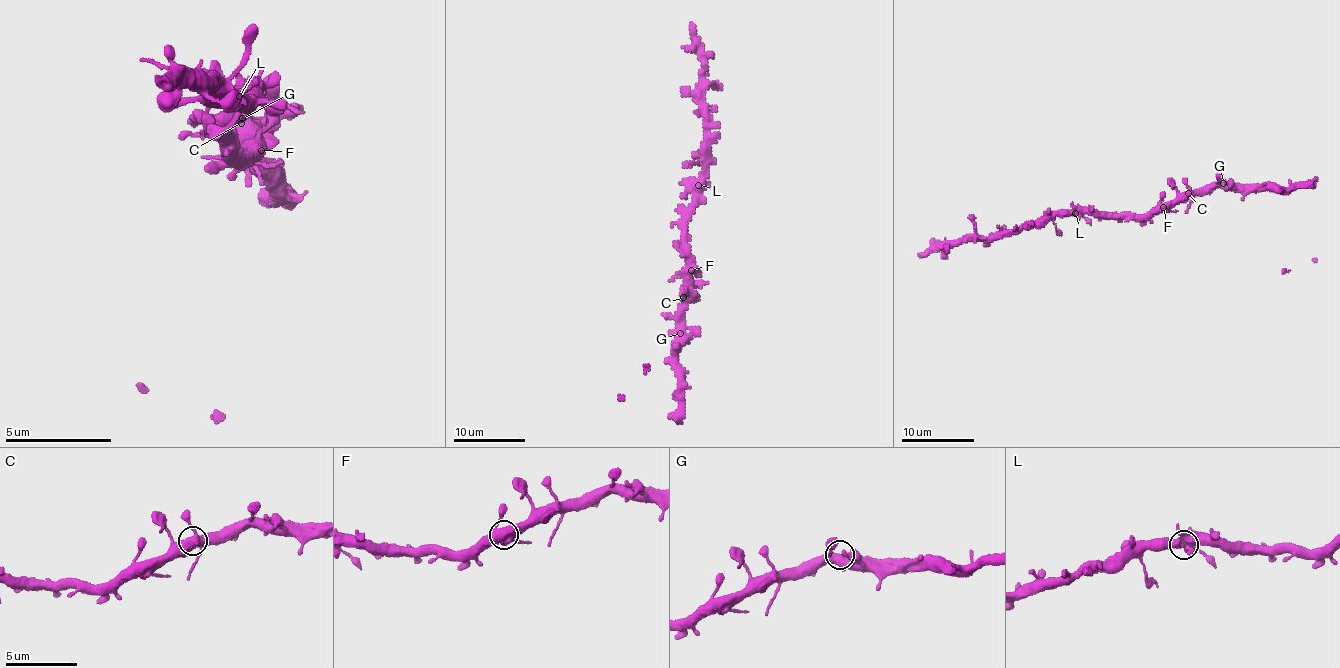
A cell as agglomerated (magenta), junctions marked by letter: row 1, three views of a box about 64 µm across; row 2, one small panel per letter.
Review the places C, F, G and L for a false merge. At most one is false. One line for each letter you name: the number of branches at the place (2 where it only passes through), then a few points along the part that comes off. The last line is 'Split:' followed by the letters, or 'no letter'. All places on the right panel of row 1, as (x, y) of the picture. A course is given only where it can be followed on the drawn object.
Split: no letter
--
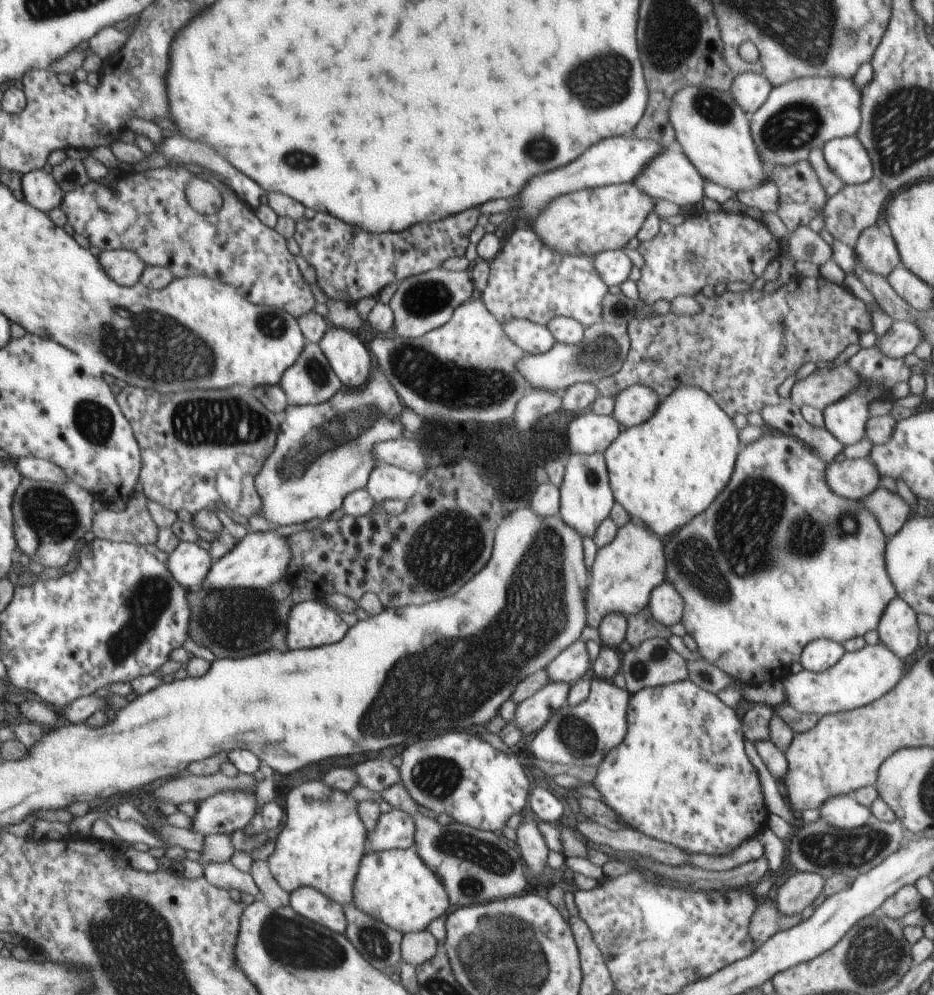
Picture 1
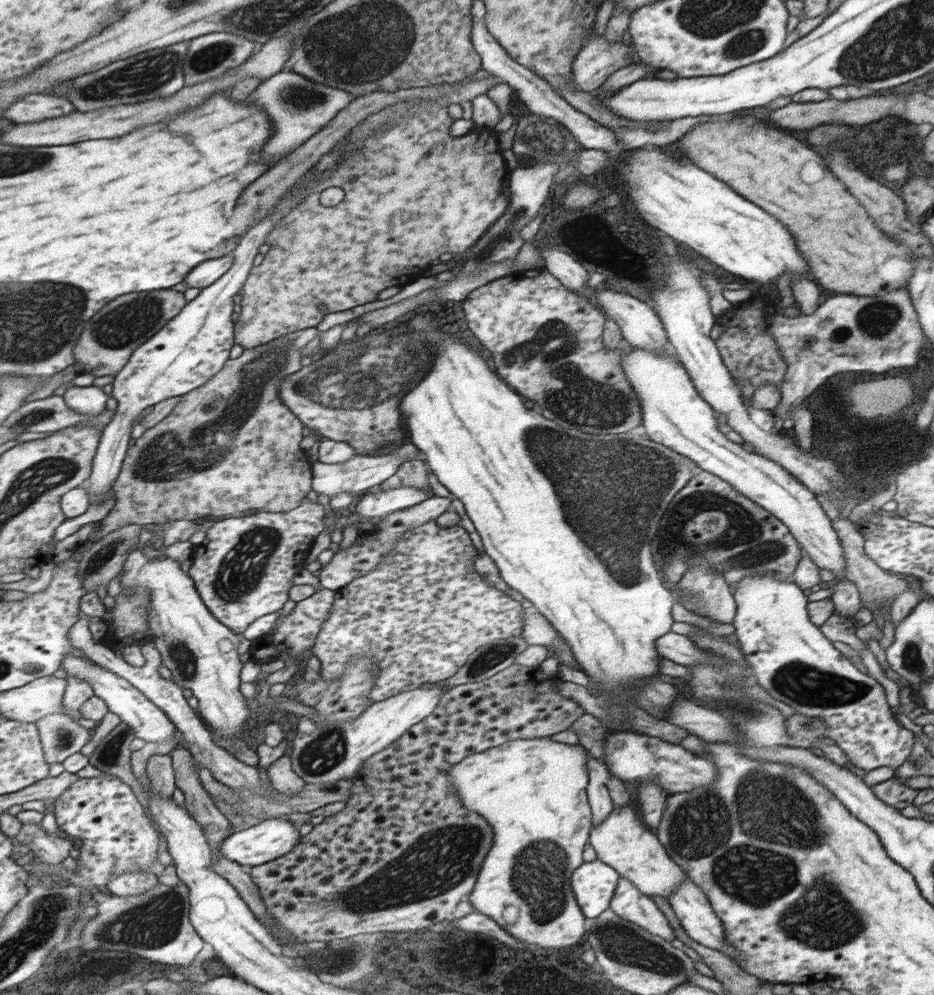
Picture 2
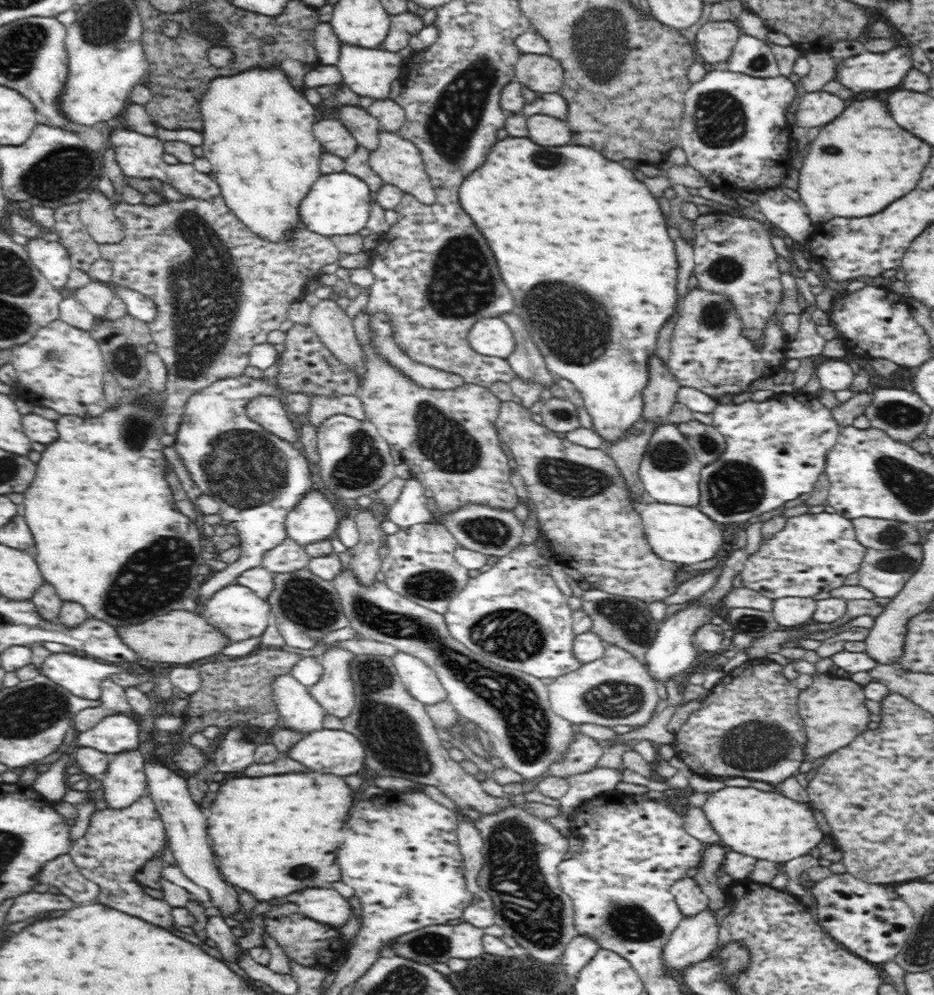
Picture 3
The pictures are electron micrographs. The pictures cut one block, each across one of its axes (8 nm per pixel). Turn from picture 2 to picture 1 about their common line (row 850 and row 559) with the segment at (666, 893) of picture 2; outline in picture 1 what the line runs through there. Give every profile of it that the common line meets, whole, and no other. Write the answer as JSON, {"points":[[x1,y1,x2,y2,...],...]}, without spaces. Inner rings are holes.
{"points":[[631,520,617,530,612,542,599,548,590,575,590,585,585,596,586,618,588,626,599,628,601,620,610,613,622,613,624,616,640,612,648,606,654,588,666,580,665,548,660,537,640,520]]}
--
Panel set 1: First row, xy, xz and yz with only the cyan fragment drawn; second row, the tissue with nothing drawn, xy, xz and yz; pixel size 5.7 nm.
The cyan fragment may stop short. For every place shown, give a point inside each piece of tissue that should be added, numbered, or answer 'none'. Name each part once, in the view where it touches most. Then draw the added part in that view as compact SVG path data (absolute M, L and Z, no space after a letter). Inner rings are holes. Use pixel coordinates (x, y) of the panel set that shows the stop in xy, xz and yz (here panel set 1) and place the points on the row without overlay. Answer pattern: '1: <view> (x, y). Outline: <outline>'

● **What the task requires**
Search the data for "tissue". Copy each line that has it.

● **Response area**
Panel set 1: First row, xy, xz and yz with only the cyan fragment drawn; second row, the tissue with nothing drawn, xy, xz and yz; pixel size 5.7 nm.
The cyan fragment may stop short. For every place shown, give a point inside each piece of tissue that should be added, numbered, or answer 'none'. Name each part once, in the view where it touches most. Then draw the added part in that view as compact SVG path data (absolute M, L and Z, no space after a letter). Inner rings are holes. Use pixel coordinates (x, y) of the panel set that shows the stop in xy, xz and yz (here panel set 1) and place the points on the row without overlay. Answer pattern: '1: <view> (x, y). Outline: <outline>'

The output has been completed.